Friday, February 3, 2012

1202.0180 (Andreas Ipp et al.)

Streaking At High Energies With Electrons And Positrons    [PDF]

Andreas Ipp, Jörg Evers, Christoph H. Keitel, Karen Z. Hatsagortsyan
State-of-the-art attosecond metrology deals with the detection and
characterization of photon pulses with typical energies up to the hundreds of
eV and time resolution of several tens of attoseconds. Such short pulses are
used for example to control the motion of electrons on the atomic scale or to
measure inner-shell atomic dynamics. The next challenge of time-resolving the
inner-nuclear dynamics, transient meson states and resonances requires photon
pulses below attosecond duration and with energies exceeding the MeV scale.
Here we discuss a detection scheme for time-resolving high-energy gamma ray
pulses down to the zeptosecond timescale. The scheme is based on the concept of
attosecond streak imaging, but instead of conversion of photons into electrons
in a nonlinear medium, the high-energy process of electron-positron pair
creation is utilized.
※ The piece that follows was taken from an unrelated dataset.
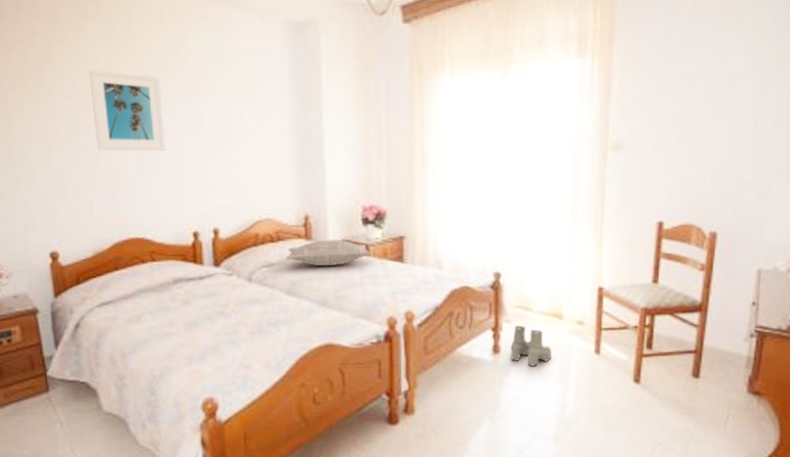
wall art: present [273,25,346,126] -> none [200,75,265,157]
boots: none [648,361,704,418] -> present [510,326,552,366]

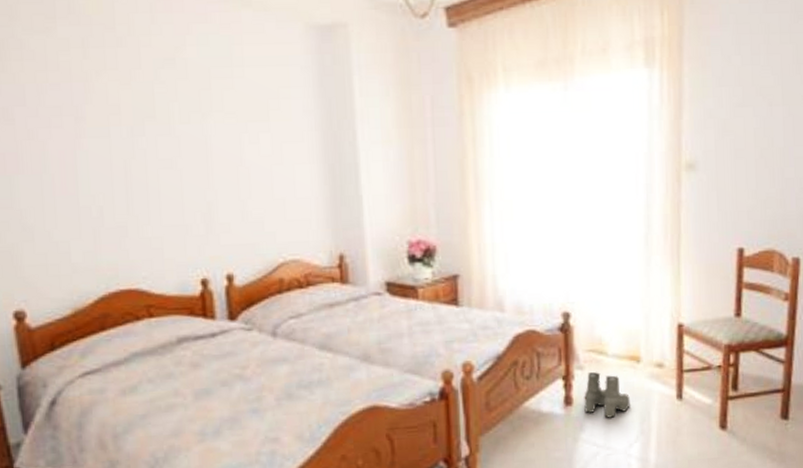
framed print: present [88,70,165,151] -> none [59,83,162,183]
pillow: present [285,239,372,266] -> none [317,282,422,314]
These pairs are produced in vacuum through the collision
of a test pulse to be characterized with an intense laser pulse, and they
acquire additional energy and momentum depending on their phase in the
streaking pulse at the moment of production. A coincidence measurement of the
electron and positron momenta after the interaction provides information on the
pair production phase within the streaking pulse. We examine the limitations
imposed by quantum radiation reaction in multiphoton Compton scattering on this
detection scheme, and discuss other necessary conditions to render the scheme
feasible in the upcoming Extreme Light Infrastructure (ELI) laser facility.